Studio album by Triumph
- Released: November 19, 1984
- Recorded: July–August 1984
- Studio: Metalworks (Mississauga, Ontario)
- Genre: Hard rock, heavy metal
- Length: 40:51
- Label: MCA
- Producer: Eddie Kramer; Triumph;

Triumph chronology
| Never Surrender (1982) | Thunder Seven (1984) | Stages (1985) |

= Thunder Seven =

Thunder Seven is the seventh studio album by Canadian hard rock band Triumph, released in November 1984. Three songs on the second half of the album follow a concept based on time-related themes.

Professional ratings
Review scores
| Source | Rating |
| Allmusic | Star |

==Release==
The album was certified gold in the US by the RIAA, with sales of over 500,000 copies, on April 21, 2003, almost nineteen years after its initial release.

"Follow Your Heart" was the band's highest-charting single of the time, reaching #88 in both the UK and the US. It reached number 35 on the Canada pop chart. The video that was shot to accompany the single was filmed live at the Providence Civic Center in Rhode Island. During the concert, the band announced they would be filming a video after the concert and the audience were free to stay around. "Spellbound" was also released as a single, though it did not prove as successful, only charting in Canada and barely scraping the top 100.

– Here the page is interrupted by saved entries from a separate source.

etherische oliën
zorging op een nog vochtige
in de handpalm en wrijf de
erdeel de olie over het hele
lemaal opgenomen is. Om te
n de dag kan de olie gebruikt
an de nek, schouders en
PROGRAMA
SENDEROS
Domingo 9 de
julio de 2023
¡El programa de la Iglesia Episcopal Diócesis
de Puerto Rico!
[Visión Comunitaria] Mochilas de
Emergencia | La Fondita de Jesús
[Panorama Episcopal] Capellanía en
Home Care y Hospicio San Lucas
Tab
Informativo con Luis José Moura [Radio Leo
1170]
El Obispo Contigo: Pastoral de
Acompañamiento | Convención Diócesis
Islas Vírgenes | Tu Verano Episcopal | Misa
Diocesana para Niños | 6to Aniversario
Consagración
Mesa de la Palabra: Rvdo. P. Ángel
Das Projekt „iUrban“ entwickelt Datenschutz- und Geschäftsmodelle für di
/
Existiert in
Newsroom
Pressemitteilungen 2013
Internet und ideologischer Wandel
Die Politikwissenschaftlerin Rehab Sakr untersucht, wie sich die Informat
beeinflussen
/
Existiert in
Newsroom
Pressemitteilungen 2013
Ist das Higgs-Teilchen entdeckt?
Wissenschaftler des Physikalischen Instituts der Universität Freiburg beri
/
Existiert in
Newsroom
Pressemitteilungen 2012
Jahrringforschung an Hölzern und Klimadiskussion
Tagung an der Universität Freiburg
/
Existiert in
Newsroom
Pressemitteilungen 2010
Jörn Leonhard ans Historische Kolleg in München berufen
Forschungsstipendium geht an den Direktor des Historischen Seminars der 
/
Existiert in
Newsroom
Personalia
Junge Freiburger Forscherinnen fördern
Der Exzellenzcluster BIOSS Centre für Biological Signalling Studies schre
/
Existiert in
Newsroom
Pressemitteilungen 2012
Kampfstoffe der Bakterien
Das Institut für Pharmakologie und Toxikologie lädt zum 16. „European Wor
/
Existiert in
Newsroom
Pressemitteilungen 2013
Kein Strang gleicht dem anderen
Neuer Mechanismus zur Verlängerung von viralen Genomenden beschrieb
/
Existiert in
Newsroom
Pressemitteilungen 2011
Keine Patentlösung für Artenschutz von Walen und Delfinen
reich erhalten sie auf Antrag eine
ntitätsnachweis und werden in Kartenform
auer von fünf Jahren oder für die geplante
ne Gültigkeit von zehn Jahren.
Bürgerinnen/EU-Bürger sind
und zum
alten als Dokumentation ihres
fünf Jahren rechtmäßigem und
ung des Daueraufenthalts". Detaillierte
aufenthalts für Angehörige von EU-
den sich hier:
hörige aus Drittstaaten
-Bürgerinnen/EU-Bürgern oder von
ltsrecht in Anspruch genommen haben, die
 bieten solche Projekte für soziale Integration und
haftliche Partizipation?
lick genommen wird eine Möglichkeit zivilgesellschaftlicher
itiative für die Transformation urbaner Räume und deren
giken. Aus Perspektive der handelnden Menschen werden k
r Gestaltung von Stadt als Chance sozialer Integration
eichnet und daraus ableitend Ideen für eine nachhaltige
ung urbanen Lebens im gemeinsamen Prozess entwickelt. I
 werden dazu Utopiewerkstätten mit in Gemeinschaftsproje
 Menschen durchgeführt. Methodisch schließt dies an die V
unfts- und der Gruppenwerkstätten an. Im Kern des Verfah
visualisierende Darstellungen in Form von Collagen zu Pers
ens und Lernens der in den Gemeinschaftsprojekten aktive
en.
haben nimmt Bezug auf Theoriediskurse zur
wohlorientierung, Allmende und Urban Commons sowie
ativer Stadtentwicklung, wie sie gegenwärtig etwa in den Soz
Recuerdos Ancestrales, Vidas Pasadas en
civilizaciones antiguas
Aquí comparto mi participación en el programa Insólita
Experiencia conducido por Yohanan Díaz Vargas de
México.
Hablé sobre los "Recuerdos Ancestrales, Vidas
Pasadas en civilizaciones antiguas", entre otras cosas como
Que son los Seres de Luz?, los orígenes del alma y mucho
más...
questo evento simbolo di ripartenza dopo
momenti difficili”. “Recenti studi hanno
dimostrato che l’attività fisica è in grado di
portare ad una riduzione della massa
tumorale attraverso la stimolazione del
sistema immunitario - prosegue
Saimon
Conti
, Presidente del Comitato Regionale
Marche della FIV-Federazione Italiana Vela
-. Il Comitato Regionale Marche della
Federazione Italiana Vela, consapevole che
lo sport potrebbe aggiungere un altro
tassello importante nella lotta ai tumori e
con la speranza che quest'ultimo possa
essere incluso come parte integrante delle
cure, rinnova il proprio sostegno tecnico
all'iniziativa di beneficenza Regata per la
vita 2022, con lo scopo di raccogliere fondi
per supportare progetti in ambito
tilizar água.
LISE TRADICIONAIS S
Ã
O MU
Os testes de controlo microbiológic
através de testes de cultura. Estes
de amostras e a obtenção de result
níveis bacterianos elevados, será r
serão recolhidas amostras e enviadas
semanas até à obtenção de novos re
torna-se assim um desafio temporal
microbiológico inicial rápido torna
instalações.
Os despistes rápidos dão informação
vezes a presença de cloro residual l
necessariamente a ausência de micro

Thunder Seven was the last Triumph album that did not feature any outside writers. All prior Triumph albums, with the exception of 1977's Rock & Roll Machine and 1982's Never Surrender were written entirely by the band members.

===Artwork===
The album cover is illustrated by artist Dean Motter and is a mechanized version of the Vitruvian Man by Leonardo da Vinci.

==Track listing==
All tracks written by Gil Moore, Mike Levine and Rik Emmett, except where noted.

=== Side one ===
1. "Spellbound" - 5:11 (lead vocals: Gil Moore)
2. "Rock Out, Roll On" - 5:18 (lead vocals: Rik Emmett)
3. "Cool Down" - 4:51 (lead vocals: Rik Emmett)
4. "Follow Your Heart" - 3:27 (lead vocals: Gil Moore & Rik Emmett)

=== Side two ===
1. "Time Goes By" - 6:02 (lead vocals: Rik Emmett)
2. "Midsummer's Daydream" (Rik Emmett) - 1:41 (instrumental)
3. "Time Canon" - 1:31 (lead vocals: Rik Emmett)
4. "Killing Time" - 4:14 (lead vocals: Rik Emmett & Gil Moore)
5. "Stranger in a Strange Land" - 5:15 (lead vocals: Rik Emmett)
6. "Little Boy Blues" - 3:43 (instrumental)

== Singles ==
- "Follow Your Heart"/"Stranger in a Strange Land" - MCA 52540; released December 1984 (Canada); released February 1985 (US)
- "Spellbound"/"Cool Down" - MCA-52520; released January 1985 (Canada and US)
- "Killing Time"/"Rock Out Roll On" - MCA 52635; Promo; December 1985 (US and Canada)

==Personnel==
- Rik Emmett - vocals, guitars, bass guitar, music sequencer, Prophet 5 synthesizer, Roland Jupiter 8, Synclavier, Fairlight CMI Series III, Clavinet, bass pedals
- Gil Moore - drums, percussion, vocals
- Michael Levine - bass guitar, keyboards, Prophet 5 synthesizer, Synclavier, organ, Clavinet, bass pedals

with

- Lou Pomanti - synthesizer, keyboards, programming, producer
- Al Rogers - background vocals
- Sandee Bathgate - background vocals
- Dave Dickson - background vocals
- Herb Moore - background vocals
- Andy Holland - background vocals

=== Production ===
- Eddie Kramer - producer, mixer
- Ed Stone - engineer
- Hugh Cooper - mixing
- Noel Golden - assistant engineer
- Yoshiro Kuzumaki - mastering on original LP
- Bob Ludwig - mastering on CD issues
- Brett Zilahi - re-mastering on 2004 re-issue
- Dean Motter - art direction, illustration, design

==Charts==

| Chart (1984–1985) | Peak position |
|---|---|
| Canada Top Albums/CDs (RPM) | 37 |
| Swedish Albums (Sverigetopplistan) | 43 |
| US Billboard 200 | 35 |

==Certifications==

| Region | Certification | Certified units/sales |
| Canada (Music Canada) | Platinum | 100,000^{^} |
| United States (RIAA) | Gold | 500,000^{^} |
^{^} Shipments figures based on certification alone.